* Activity
Among the entries that follow, the required portion opens with the line containing "#252, due: Jul 17 -> Jul 3" and closes with the line containing "TASK-10, status: Pausado -> Não iniciado". Give that portion again exactly, and nothing else.

* Data to use
=== Begin Enclosure ===

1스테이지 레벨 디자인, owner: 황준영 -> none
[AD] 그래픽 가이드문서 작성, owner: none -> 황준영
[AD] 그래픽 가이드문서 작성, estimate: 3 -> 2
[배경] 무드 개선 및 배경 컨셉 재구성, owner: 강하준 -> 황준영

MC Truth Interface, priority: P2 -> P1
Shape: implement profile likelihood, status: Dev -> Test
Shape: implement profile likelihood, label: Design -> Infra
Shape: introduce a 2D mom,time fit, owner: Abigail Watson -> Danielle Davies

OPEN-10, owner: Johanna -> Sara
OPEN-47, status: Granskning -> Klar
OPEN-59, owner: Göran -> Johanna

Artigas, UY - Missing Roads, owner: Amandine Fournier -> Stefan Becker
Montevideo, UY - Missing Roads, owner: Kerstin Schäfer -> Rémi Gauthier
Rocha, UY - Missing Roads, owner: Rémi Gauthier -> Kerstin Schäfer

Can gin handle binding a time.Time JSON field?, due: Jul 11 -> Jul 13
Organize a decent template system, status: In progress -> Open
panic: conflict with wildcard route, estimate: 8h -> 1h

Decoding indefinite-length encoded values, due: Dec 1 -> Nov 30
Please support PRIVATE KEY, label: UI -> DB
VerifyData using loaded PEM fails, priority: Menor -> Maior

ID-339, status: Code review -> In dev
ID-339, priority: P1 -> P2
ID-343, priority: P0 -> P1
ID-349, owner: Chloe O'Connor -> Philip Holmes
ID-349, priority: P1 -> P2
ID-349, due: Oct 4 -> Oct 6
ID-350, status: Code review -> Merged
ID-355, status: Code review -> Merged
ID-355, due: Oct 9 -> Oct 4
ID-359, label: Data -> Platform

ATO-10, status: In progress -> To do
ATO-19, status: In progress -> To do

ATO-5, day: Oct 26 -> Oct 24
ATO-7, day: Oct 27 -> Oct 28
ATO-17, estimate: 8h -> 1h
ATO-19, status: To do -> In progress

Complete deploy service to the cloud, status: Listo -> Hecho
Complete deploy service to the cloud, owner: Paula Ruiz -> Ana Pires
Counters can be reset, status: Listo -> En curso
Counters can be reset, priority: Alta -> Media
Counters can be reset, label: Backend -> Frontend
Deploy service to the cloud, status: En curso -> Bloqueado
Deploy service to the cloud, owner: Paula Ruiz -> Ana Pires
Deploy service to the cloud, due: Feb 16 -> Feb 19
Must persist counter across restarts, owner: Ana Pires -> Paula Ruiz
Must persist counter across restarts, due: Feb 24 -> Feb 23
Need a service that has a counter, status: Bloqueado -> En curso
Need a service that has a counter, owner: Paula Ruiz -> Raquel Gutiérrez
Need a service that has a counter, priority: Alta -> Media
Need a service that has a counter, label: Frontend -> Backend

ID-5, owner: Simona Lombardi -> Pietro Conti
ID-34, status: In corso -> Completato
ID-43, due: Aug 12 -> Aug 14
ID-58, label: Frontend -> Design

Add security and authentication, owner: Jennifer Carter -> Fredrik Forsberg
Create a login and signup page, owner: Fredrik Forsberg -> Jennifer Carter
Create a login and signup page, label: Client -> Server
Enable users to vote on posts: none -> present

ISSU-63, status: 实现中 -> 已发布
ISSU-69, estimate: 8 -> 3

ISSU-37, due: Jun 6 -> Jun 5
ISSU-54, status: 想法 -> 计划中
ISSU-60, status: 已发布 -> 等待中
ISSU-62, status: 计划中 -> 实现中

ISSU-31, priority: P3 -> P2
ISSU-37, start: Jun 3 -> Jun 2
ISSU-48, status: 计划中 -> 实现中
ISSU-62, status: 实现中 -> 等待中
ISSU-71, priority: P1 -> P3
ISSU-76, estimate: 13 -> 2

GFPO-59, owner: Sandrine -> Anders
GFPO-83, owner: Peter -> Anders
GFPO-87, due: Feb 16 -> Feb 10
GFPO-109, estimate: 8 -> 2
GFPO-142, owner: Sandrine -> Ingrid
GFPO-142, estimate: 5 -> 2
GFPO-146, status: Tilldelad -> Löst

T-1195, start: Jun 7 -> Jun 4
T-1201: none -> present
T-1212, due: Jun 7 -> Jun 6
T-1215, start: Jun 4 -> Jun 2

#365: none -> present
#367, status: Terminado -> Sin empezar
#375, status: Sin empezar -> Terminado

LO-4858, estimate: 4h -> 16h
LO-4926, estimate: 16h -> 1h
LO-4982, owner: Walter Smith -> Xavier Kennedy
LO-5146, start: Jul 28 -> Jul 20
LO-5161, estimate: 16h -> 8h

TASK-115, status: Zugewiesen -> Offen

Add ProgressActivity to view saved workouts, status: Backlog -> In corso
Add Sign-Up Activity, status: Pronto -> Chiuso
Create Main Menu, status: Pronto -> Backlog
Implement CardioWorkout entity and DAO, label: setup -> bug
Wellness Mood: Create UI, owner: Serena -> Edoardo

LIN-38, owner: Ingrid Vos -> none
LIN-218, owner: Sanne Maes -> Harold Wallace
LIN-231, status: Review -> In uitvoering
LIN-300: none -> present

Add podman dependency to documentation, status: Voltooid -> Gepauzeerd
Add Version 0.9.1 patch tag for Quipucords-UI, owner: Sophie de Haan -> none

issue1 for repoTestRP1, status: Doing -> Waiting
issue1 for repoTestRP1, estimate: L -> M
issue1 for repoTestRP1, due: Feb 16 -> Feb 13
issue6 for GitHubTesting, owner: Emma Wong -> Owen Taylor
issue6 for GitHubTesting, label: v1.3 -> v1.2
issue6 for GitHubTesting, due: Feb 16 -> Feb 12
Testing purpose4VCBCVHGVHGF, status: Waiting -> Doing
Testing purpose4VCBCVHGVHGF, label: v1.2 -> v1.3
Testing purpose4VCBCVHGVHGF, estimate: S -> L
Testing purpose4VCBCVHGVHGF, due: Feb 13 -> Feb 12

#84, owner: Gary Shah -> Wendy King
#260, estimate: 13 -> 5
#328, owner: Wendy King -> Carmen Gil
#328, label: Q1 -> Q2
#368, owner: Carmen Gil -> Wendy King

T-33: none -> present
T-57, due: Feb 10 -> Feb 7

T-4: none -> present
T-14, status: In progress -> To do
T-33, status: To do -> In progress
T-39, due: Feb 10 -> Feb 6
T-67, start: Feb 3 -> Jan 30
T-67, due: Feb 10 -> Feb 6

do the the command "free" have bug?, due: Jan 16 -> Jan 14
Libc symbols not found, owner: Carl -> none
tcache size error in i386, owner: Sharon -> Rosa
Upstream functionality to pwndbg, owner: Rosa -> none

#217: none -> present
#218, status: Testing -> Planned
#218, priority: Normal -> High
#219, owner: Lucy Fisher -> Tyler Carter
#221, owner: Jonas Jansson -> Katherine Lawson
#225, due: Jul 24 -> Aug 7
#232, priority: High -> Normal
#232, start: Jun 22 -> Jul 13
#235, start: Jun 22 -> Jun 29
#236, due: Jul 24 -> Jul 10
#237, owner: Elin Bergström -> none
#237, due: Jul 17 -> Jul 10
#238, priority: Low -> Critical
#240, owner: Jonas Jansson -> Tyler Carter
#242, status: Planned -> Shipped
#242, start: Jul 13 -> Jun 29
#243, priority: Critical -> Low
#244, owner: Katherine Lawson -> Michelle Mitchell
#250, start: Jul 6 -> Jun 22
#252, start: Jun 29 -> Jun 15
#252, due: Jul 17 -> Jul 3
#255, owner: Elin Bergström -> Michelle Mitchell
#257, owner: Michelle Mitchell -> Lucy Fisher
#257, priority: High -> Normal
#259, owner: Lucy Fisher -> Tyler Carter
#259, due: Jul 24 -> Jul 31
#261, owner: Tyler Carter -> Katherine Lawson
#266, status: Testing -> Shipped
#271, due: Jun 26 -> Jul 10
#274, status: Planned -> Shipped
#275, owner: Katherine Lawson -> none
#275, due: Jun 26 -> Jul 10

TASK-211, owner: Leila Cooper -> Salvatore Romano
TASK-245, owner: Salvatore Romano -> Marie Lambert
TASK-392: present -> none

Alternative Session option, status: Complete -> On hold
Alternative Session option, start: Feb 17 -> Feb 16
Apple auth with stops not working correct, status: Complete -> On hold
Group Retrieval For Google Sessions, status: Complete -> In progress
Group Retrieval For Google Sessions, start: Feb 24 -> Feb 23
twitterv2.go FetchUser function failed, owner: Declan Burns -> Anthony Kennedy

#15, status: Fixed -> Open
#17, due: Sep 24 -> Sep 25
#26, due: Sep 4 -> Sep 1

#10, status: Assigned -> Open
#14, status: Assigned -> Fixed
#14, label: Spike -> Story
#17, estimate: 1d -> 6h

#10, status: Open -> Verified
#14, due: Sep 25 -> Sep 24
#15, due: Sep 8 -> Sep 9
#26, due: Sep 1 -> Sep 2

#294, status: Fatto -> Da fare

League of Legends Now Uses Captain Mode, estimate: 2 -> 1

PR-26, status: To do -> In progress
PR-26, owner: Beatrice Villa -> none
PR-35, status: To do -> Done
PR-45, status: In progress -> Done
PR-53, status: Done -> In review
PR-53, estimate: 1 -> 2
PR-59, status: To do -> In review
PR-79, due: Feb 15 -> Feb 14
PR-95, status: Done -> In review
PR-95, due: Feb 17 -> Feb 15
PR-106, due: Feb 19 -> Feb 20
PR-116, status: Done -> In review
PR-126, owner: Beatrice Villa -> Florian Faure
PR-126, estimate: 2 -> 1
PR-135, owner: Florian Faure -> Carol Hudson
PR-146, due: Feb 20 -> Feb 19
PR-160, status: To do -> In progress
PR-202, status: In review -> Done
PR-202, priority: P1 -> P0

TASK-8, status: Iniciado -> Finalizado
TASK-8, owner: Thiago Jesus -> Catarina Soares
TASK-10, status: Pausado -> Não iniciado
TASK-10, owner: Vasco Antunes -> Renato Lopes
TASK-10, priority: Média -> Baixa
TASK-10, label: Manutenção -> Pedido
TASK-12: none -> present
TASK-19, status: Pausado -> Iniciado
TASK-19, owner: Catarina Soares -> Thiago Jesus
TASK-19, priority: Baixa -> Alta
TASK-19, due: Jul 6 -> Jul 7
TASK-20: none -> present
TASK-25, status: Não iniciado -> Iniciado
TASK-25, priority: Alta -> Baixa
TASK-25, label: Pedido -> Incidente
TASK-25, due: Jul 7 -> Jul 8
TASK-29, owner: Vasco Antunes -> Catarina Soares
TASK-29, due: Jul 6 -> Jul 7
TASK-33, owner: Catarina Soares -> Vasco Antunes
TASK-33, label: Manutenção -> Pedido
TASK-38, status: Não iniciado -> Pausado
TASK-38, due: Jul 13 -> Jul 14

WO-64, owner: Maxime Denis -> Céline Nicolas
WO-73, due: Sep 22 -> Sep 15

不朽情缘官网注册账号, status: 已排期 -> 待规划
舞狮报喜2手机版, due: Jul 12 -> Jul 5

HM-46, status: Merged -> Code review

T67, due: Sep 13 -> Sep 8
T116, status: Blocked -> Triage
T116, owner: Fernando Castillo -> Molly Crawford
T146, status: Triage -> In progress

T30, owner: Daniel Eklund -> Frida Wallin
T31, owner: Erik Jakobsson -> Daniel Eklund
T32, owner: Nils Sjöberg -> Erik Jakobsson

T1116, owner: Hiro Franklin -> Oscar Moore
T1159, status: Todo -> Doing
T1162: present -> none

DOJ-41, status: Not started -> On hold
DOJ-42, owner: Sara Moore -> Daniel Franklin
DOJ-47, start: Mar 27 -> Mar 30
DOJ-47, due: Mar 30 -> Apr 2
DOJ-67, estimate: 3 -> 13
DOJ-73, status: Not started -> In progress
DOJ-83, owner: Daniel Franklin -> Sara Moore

=== End Enclosure ===

* Exercise output
#252, due: Jul 17 -> Jul 3
#255, owner: Elin Bergström -> Michelle Mitchell
#257, owner: Michelle Mitchell -> Lucy Fisher
#257, priority: High -> Normal
#259, owner: Lucy Fisher -> Tyler Carter
#259, due: Jul 24 -> Jul 31
#261, owner: Tyler Carter -> Katherine Lawson
#266, status: Testing -> Shipped
#271, due: Jun 26 -> Jul 10
#274, status: Planned -> Shipped
#275, owner: Katherine Lawson -> none
#275, due: Jun 26 -> Jul 10

TASK-211, owner: Leila Cooper -> Salvatore Romano
TASK-245, owner: Salvatore Romano -> Marie Lambert
TASK-392: present -> none

Alternative Session option, status: Complete -> On hold
Alternative Session option, start: Feb 17 -> Feb 16
Apple auth with stops not working correct, status: Complete -> On hold
Group Retrieval For Google Sessions, status: Complete -> In progress
Group Retrieval For Google Sessions, start: Feb 24 -> Feb 23
twitterv2.go FetchUser function failed, owner: Declan Burns -> Anthony Kennedy

#15, status: Fixed -> Open
#17, due: Sep 24 -> Sep 25
#26, due: Sep 4 -> Sep 1

#10, status: Assigned -> Open
#14, status: Assigned -> Fixed
#14, label: Spike -> Story
#17, estimate: 1d -> 6h

#10, status: Open -> Verified
#14, due: Sep 25 -> Sep 24
#15, due: Sep 8 -> Sep 9
#26, due: Sep 1 -> Sep 2

#294, status: Fatto -> Da fare

League of Legends Now Uses Captain Mode, estimate: 2 -> 1

PR-26, status: To do -> In progress
PR-26, owner: Beatrice Villa -> none
PR-35, status: To do -> Done
PR-45, status: In progress -> Done
PR-53, status: Done -> In review
PR-53, estimate: 1 -> 2
PR-59, status: To do -> In review
PR-79, due: Feb 15 -> Feb 14
PR-95, status: Done -> In review
PR-95, due: Feb 17 -> Feb 15
PR-106, due: Feb 19 -> Feb 20
PR-116, status: Done -> In review
PR-126, owner: Beatrice Villa -> Florian Faure
PR-126, estimate: 2 -> 1
PR-135, owner: Florian Faure -> Carol Hudson
PR-146, due: Feb 20 -> Feb 19
PR-160, status: To do -> In progress
PR-202, status: In review -> Done
PR-202, priority: P1 -> P0

TASK-8, status: Iniciado -> Finalizado
TASK-8, owner: Thiago Jesus -> Catarina Soares
TASK-10, status: Pausado -> Não iniciado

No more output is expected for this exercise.